• **To do**
Find each line below that includes "center", then copy it.

───── Information shown

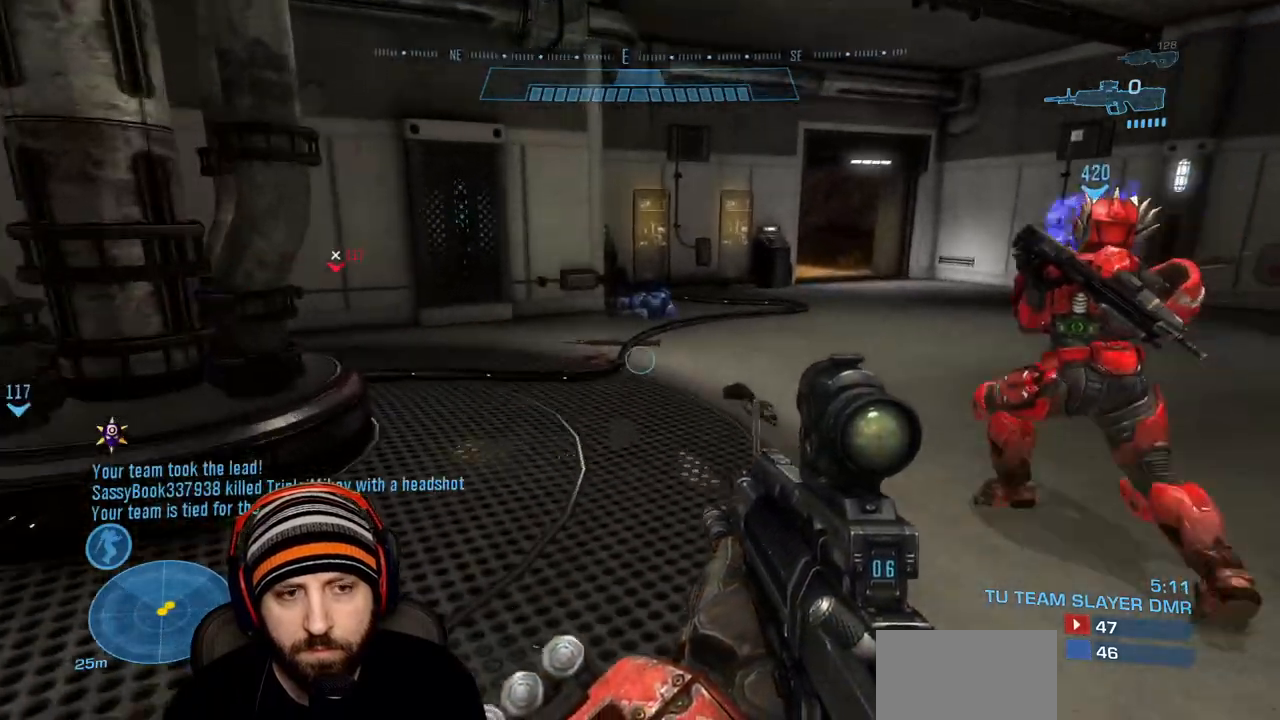
{"buttons": [], "left_stick": "up", "right_stick": "center", "events": []}
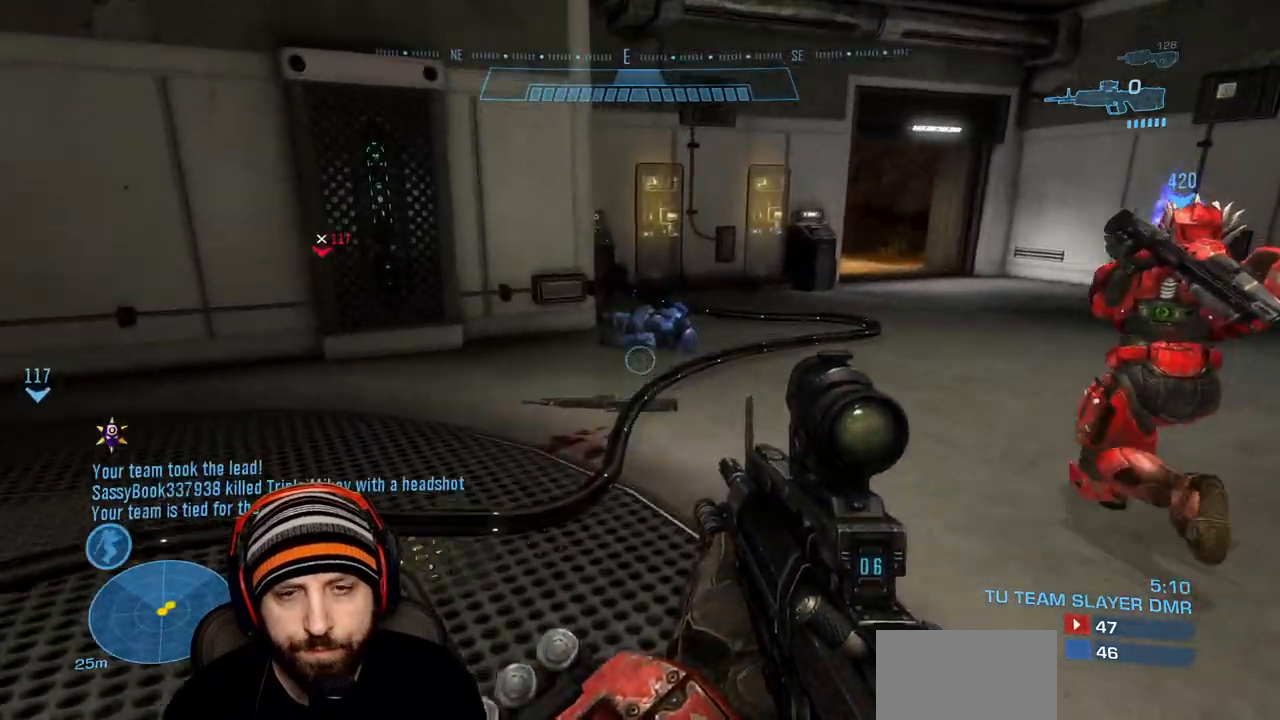
{"buttons": [], "left_stick": "down-right", "right_stick": "right", "events": [[300, "right_stick", "right"], [450, "left_stick", "down-right"]]}
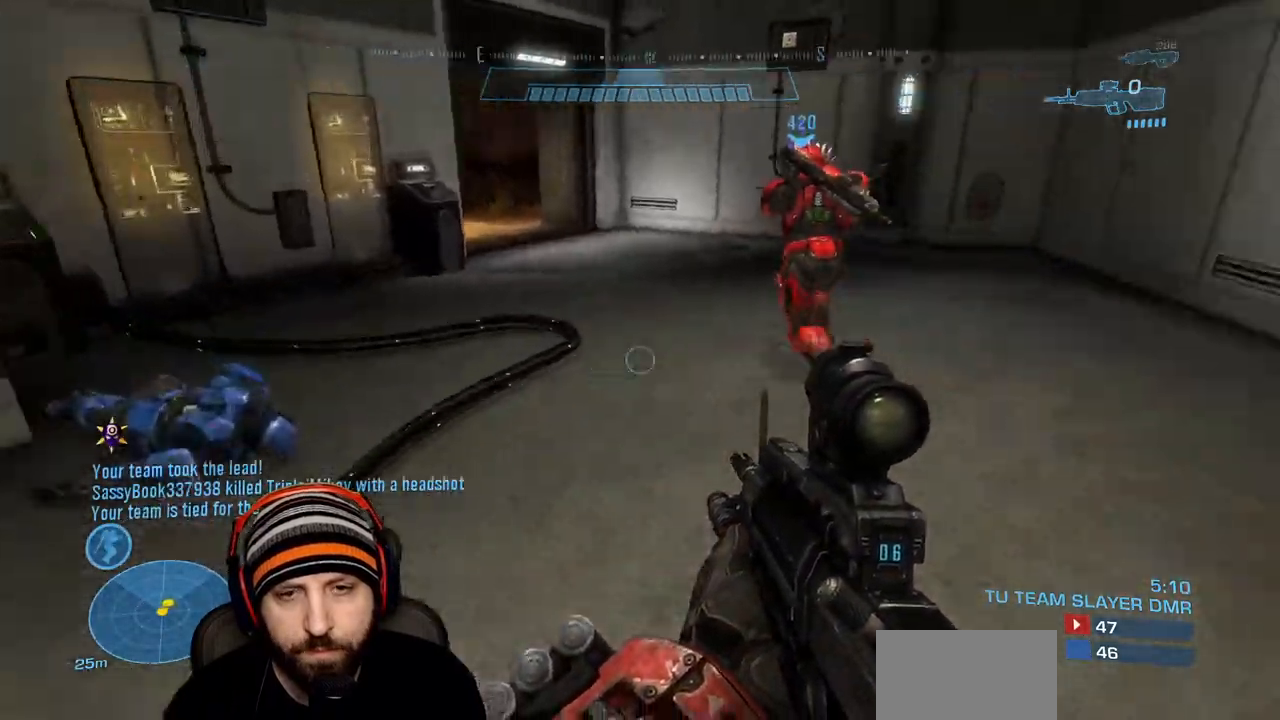
{"buttons": [], "left_stick": "up", "right_stick": "up-right", "events": [[167, "R1", "down"], [200, "left_stick", "up-right"], [283, "R1", "up"], [450, "left_stick", "up"], [450, "right_stick", "up-right"]]}
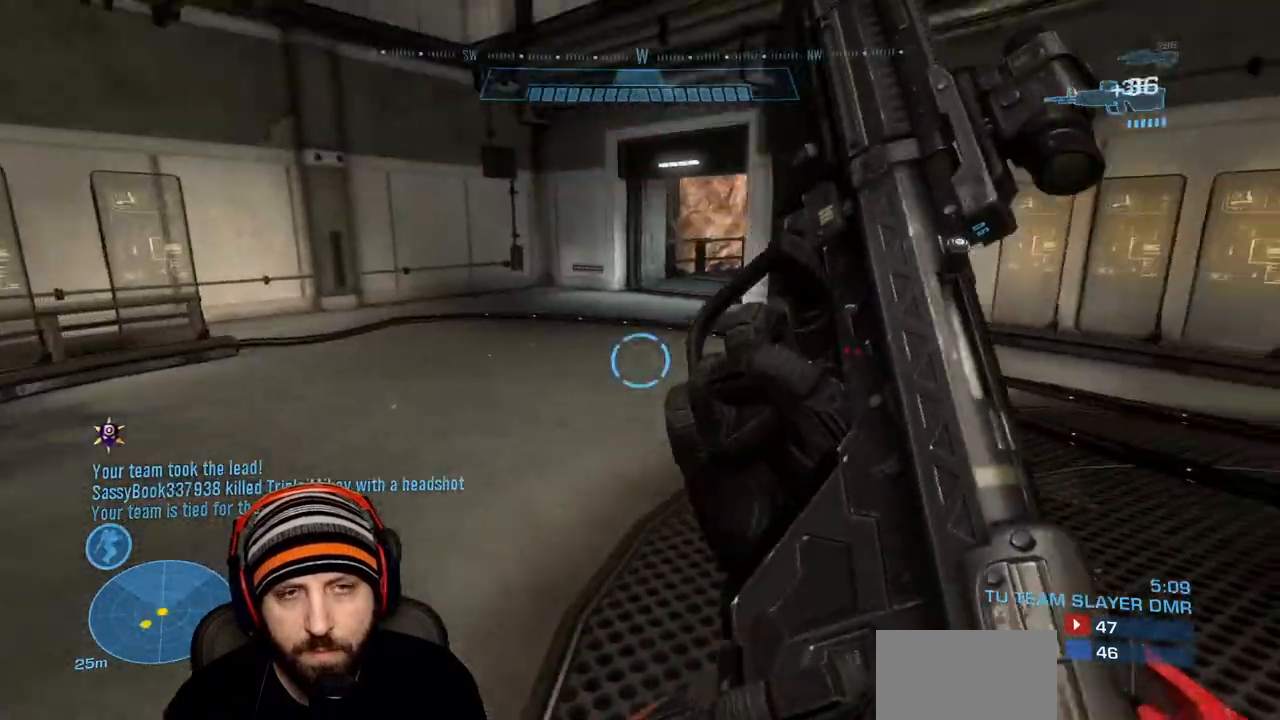
{"buttons": [], "left_stick": "up", "right_stick": "right", "events": [[50, "right_stick", "center"], [383, "right_stick", "right"]]}
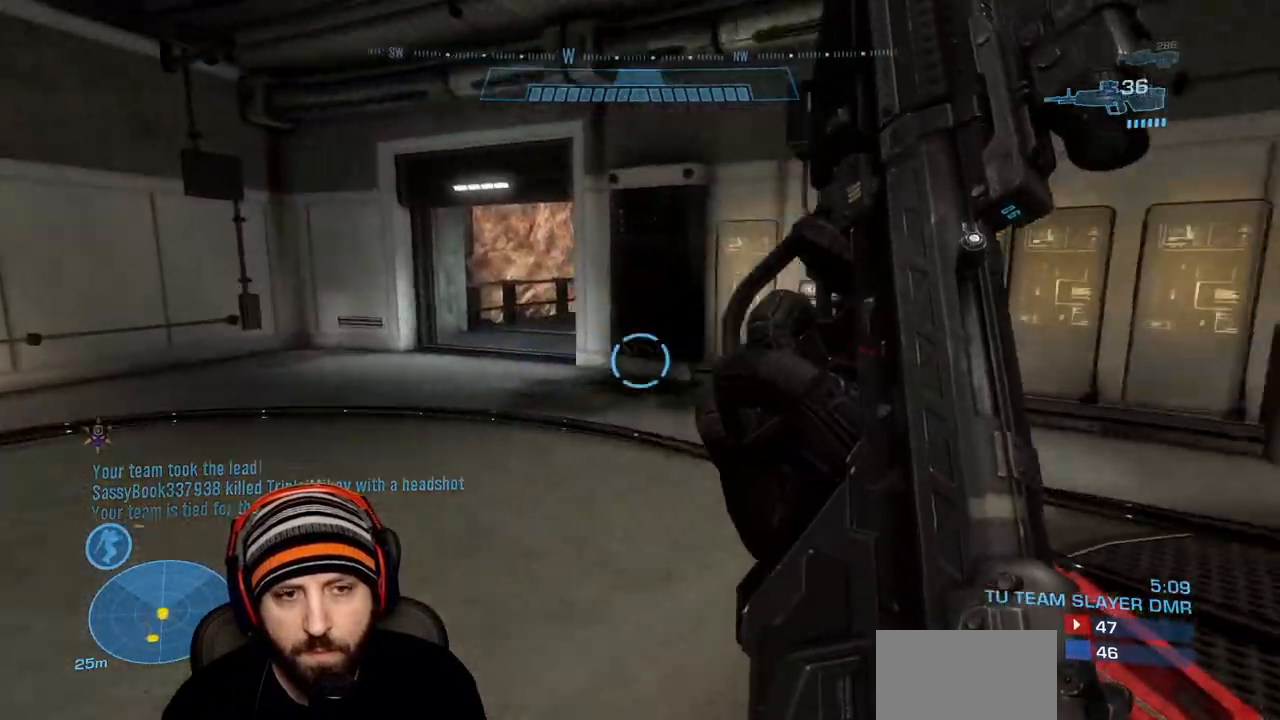
{"buttons": [], "left_stick": "up-left", "right_stick": "center", "events": [[33, "right_stick", "up-right"], [67, "left_stick", "up-left"], [483, "right_stick", "center"]]}
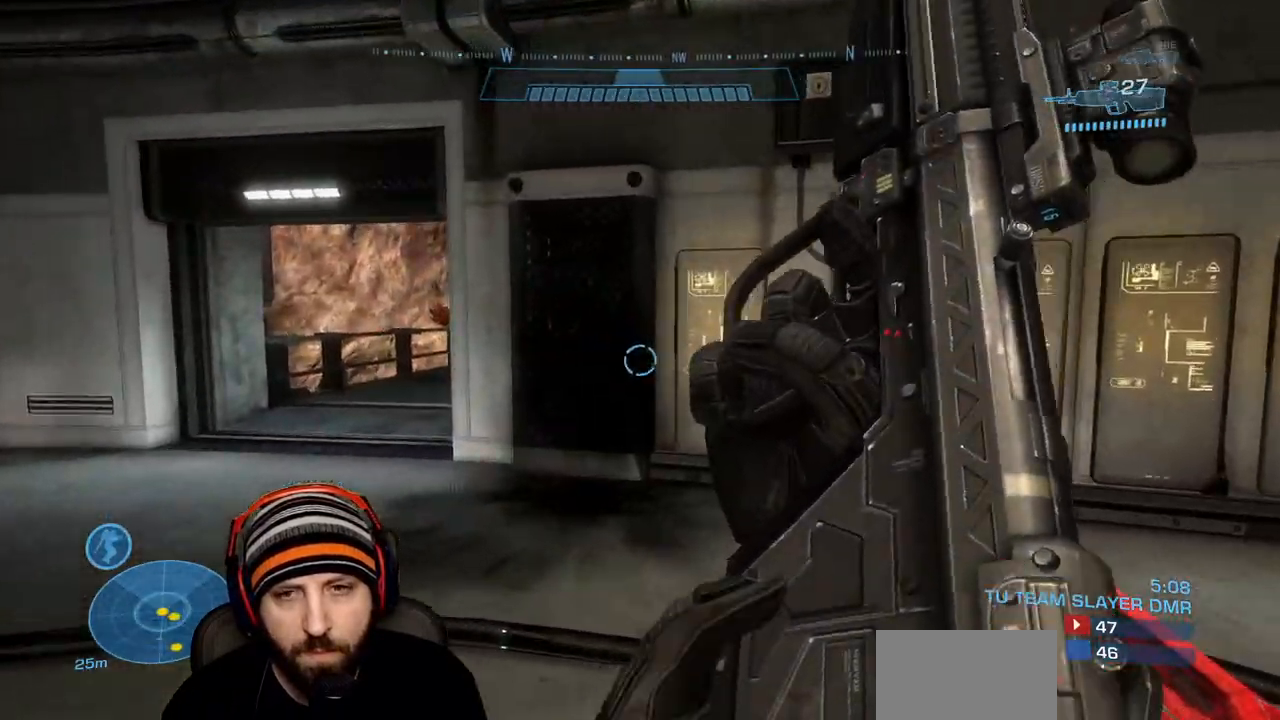
{"buttons": [], "left_stick": "up-left", "right_stick": "center", "events": []}
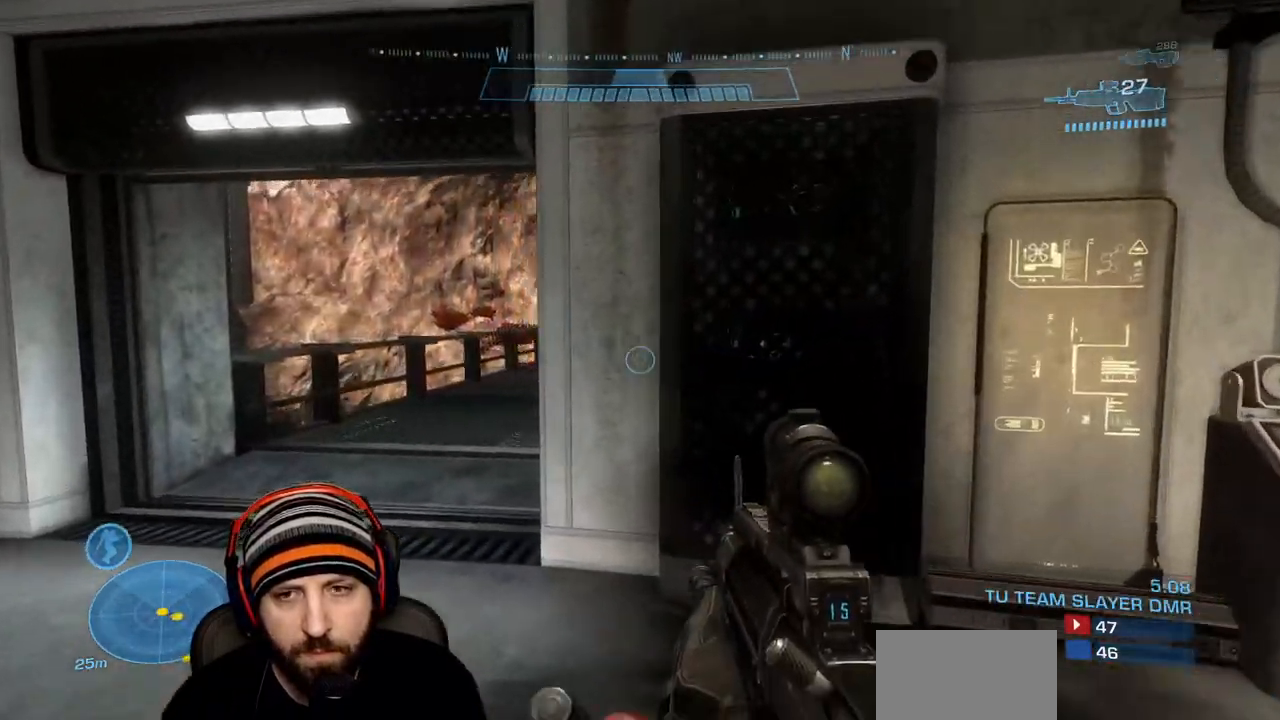
{"buttons": [], "left_stick": "up-left", "right_stick": "right", "events": [[317, "right_stick", "right"]]}
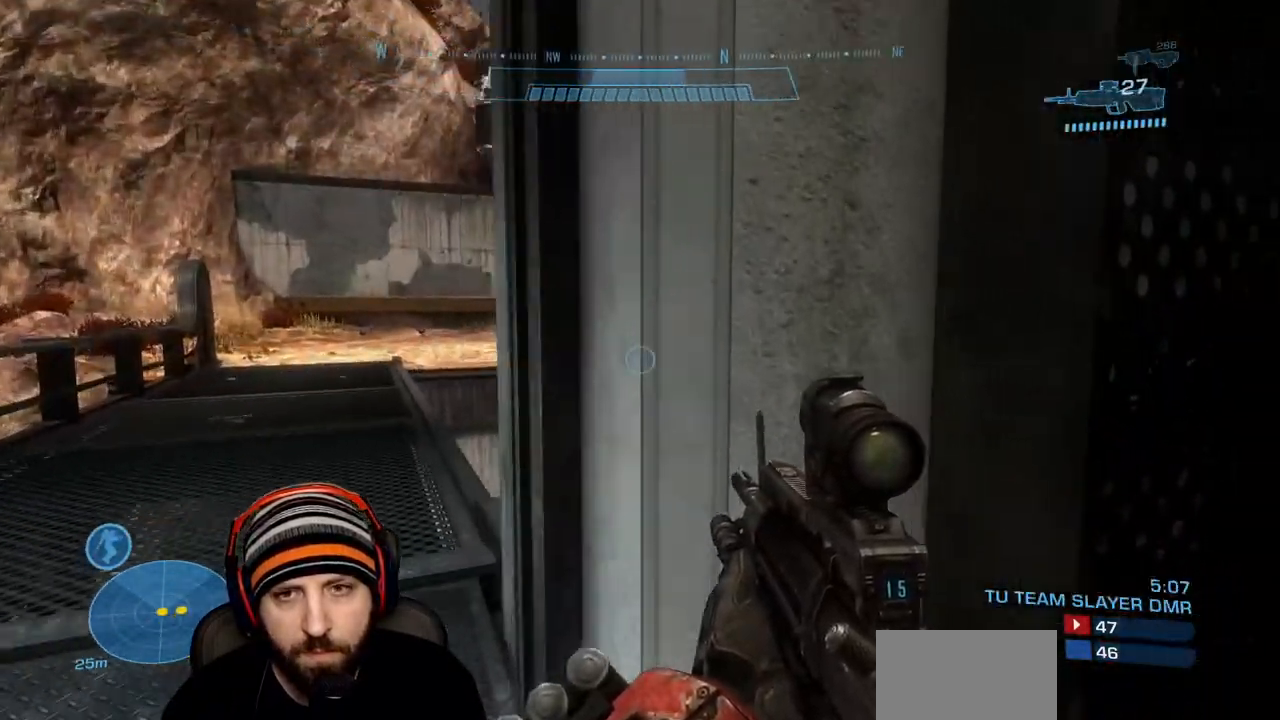
{"buttons": [], "left_stick": "left", "right_stick": "right", "events": [[417, "left_stick", "left"]]}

──────────

• **Answer area**
{"buttons": [], "left_stick": "up", "right_stick": "center", "events": []}
{"buttons": [], "left_stick": "up", "right_stick": "right", "events": [[50, "right_stick", "center"], [383, "right_stick", "right"]]}
{"buttons": [], "left_stick": "up-left", "right_stick": "center", "events": [[33, "right_stick", "up-right"], [67, "left_stick", "up-left"], [483, "right_stick", "center"]]}
{"buttons": [], "left_stick": "up-left", "right_stick": "center", "events": []}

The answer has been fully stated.